The Abbey Cinema, which was mentioned in the original draft of John Lennon’s classic Beatles song ‘In My Life’, was granted grade II protection by culture secretary Oliver Dowden after campaigners racked up more than 7,000 signatures in a last-minute petition to save it.
Lidl announced its intention on 7 April to flatten the 1939 cinema, which was designed by local architect Alfred Shennan, and to replace it with a store despite the building having already been converted into a supermarket after the cinema’s closure in 1979.
The retailer began consulting on its proposals while Dowden was considering a listing recommendation from Historic England, following a campaign led by Save Britain’s Heritage and the Twentieth Century Society in collaboration with local residents’ group Love Wavertree.

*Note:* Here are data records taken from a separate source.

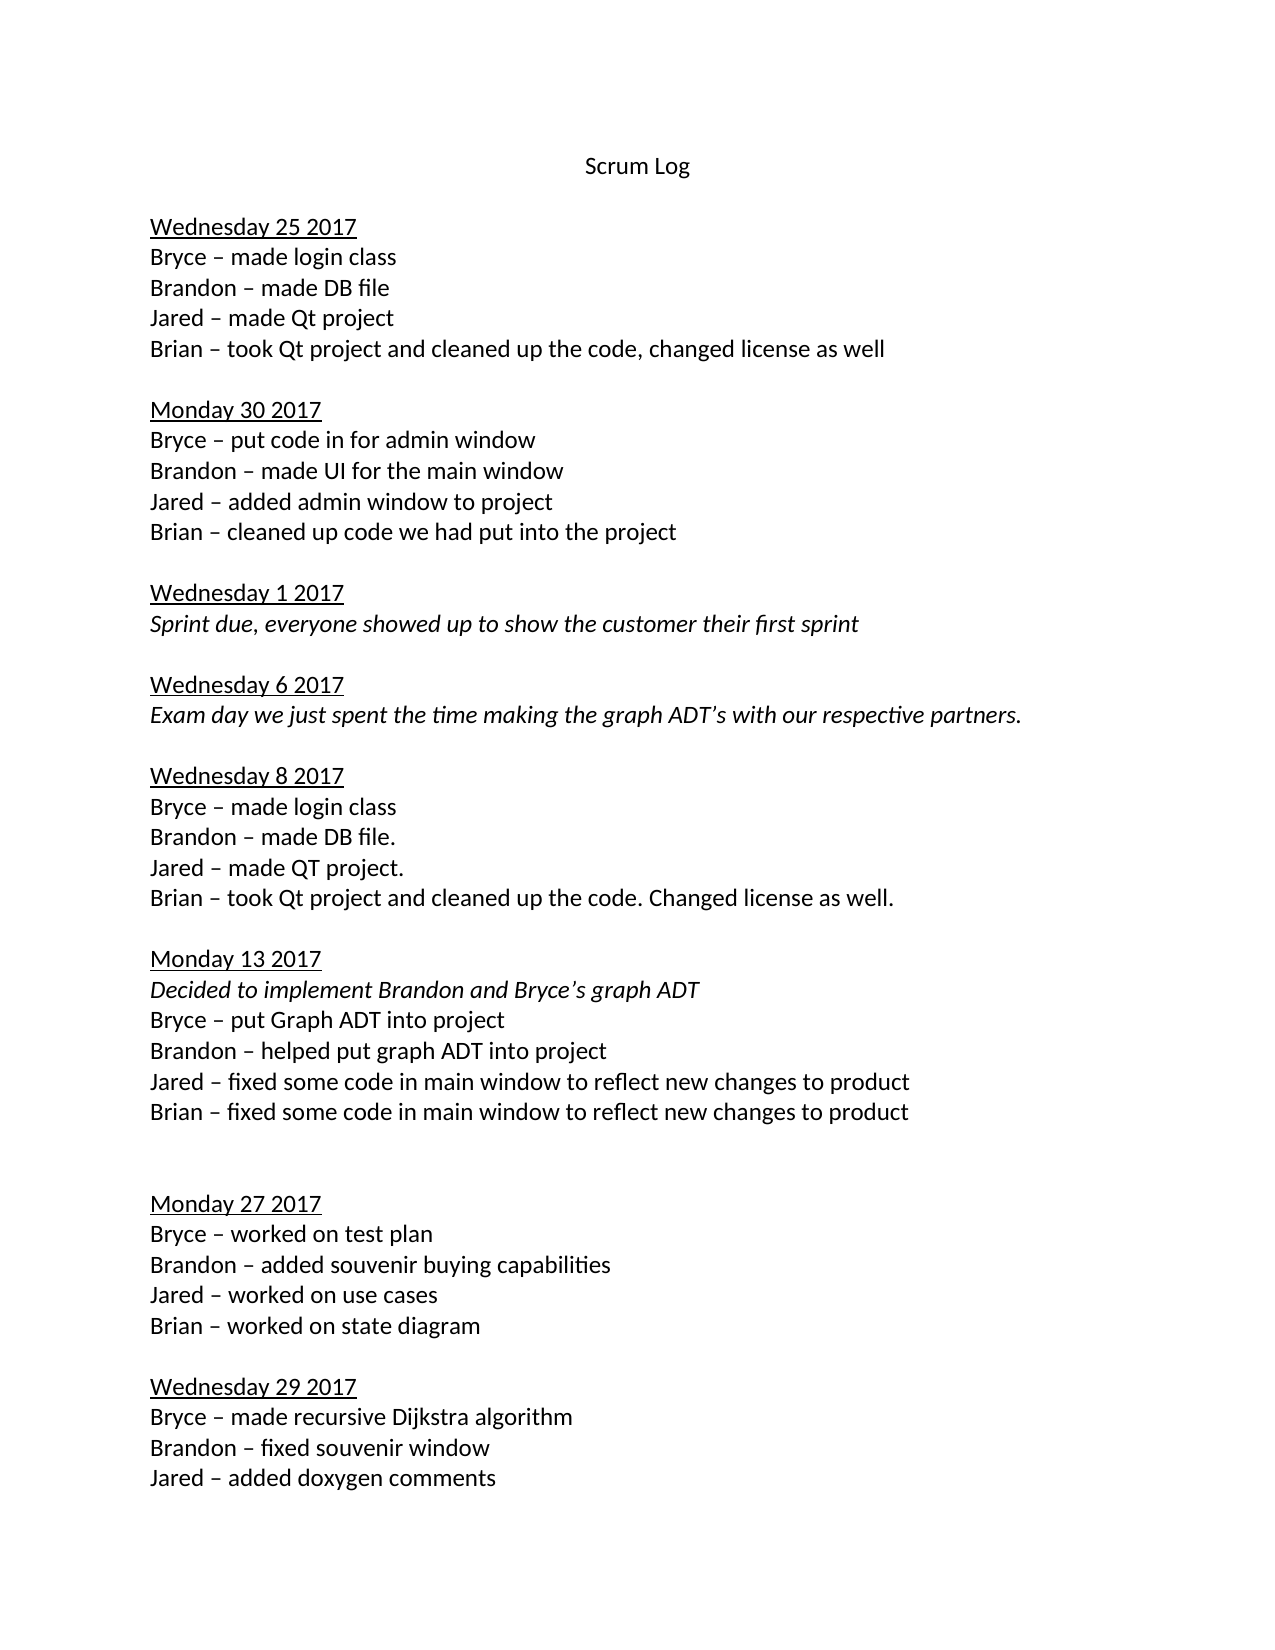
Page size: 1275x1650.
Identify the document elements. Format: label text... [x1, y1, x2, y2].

text Bryce – worked on test plan [150, 1218, 1125, 1249]
text Brandon – made DB file [150, 272, 1125, 303]
text Jared – made QT project. [150, 852, 1125, 882]
text Jared – added admin window to project [150, 486, 1125, 516]
text Wednesday 1 2017 [150, 577, 1125, 608]
text Bryce – put code in for admin window [150, 425, 1125, 455]
text Brian – worked on state diagram [150, 1310, 1125, 1340]
text Wednesday 29 2017 [150, 1371, 1125, 1401]
text Bryce – made login class [150, 242, 1125, 272]
text Brandon – added souvenir buying capabilities [150, 1249, 1125, 1279]
text Decided to implement Brandon and Bryce’s graph ADT [150, 974, 1125, 1004]
text Wednesday 6 2017 [150, 669, 1125, 699]
text Bryce – made login class [150, 791, 1125, 821]
text Jared – made Qt project [150, 303, 1125, 333]
text Bryce – put Graph ADT into project [150, 1004, 1125, 1035]
text Bryce – made recursive Dijkstra algorithm [150, 1401, 1125, 1432]
text Wednesday 8 2017 [150, 760, 1125, 791]
text Brian – fixed some code in main window to reflect new changes to product [150, 1096, 1125, 1127]
text Jared – added doxygen comments [150, 1462, 1125, 1493]
text Jared – worked on use cases [150, 1279, 1125, 1310]
text Scrum Log [150, 150, 1125, 181]
text Sprint due, everyone showed up to show the customer their first sprint [150, 608, 1125, 638]
text Brian – took Qt project and cleaned up the code. Changed license as well. [150, 882, 1125, 913]
text Exam day we just spent the time making the graph ADT’s with our respective partners. [150, 699, 1125, 730]
text Brandon – made UI for the main window [150, 455, 1125, 486]
text Brandon – fixed souvenir window [150, 1432, 1125, 1462]
text Brandon – helped put graph ADT into project [150, 1035, 1125, 1066]
text Monday 27 2017 [150, 1188, 1125, 1218]
text Brian – took Qt project and cleaned up the code, changed license as well [150, 333, 1125, 364]
text Wednesday 25 2017 [150, 211, 1125, 242]
text Brandon – made DB file. [150, 821, 1125, 852]
text Jared – fixed some code in main window to reflect new changes to product [150, 1066, 1125, 1096]
text Monday 13 2017 [150, 943, 1125, 974]
text Monday 30 2017 [150, 394, 1125, 425]
text Brian – cleaned up code we had put into the project [150, 516, 1125, 547]
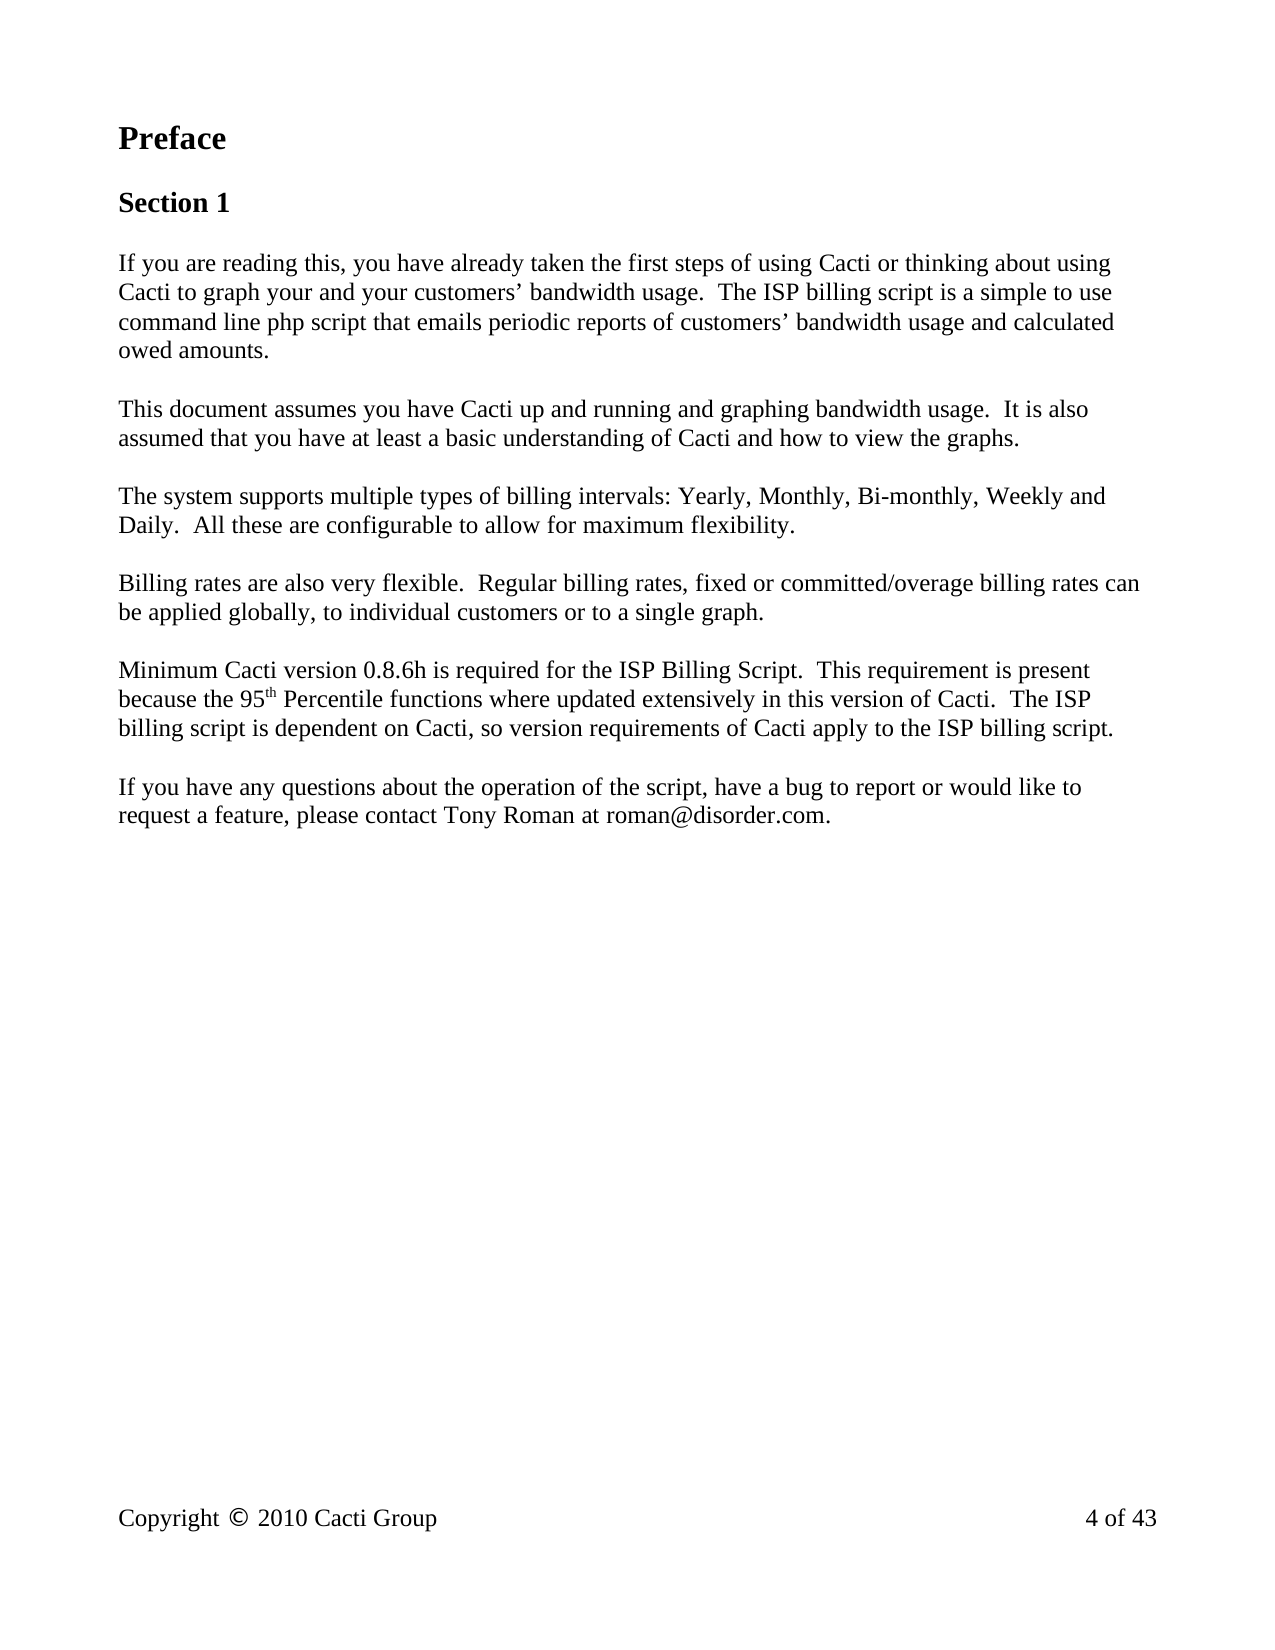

Save Britain’s Heritage executive president Marcus Binney said: “This recognition of the Abbey’s importance sets a positive precedent for Britain’s remaining interwar art deco cinemas.
“They are among the most beloved buildings in popular feeling, yet over two thirds have now been lost, and many of the survivors were crudely converted.”
The cinema, which was frequented by Lennon and his bandmate George Harrison as children, was one of the “places I remember” in Lennon’s 1965 Beatles song “In My Life”.
Lennon wrote: “In the circle of the Abbey, I have seen some happy hours” in the original draft of the song, in which he reflected how some places he remembered from his childhood had “changed, some forever, not for better, some have gone, and some remain”.
Harrison was born directly opposite the cinema and also wrote of the “big art deco cinema called the Abbey” as one of his earliest memories.
In its reasons for recommending listing at grade II, Historic England noted the building had many remaining features and sophisticated continental influences, comparing it to innovative examples of late 1920s cinema architecture in Berlin such as the Titania Palast and UFA Universum, as well as the best British designs like Eltham’s Odeon in south-east London.
Save, which has offered to fund an independent survey to explore options for retaining the building as a Lidl store, said a number of architectural practices had also stepped forward to offer creative design assistance.